Task item
Retype, please, the listing from its opening line through the line that contains "Mladi španski teniser", both included, without the pictures.
Entries shown Block Start
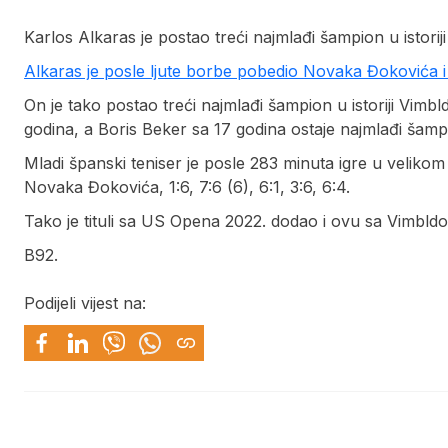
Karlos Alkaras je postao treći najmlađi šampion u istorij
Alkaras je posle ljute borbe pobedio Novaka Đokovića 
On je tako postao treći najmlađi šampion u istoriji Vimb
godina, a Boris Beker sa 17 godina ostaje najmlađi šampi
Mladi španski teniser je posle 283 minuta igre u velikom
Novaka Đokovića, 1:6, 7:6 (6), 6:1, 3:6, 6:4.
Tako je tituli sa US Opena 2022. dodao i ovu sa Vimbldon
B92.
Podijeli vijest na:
Entries shown Block End
Answer to this exercise
Karlos Alkaras je postao treći najmlađi šampion u istorij
Alkaras je posle ljute borbe pobedio Novaka Đokovića 
On je tako postao treći najmlađi šampion u istoriji Vimb
godina, a Boris Beker sa 17 godina ostaje najmlađi šampi
Mladi španski teniser je posle 283 minuta igre u velikom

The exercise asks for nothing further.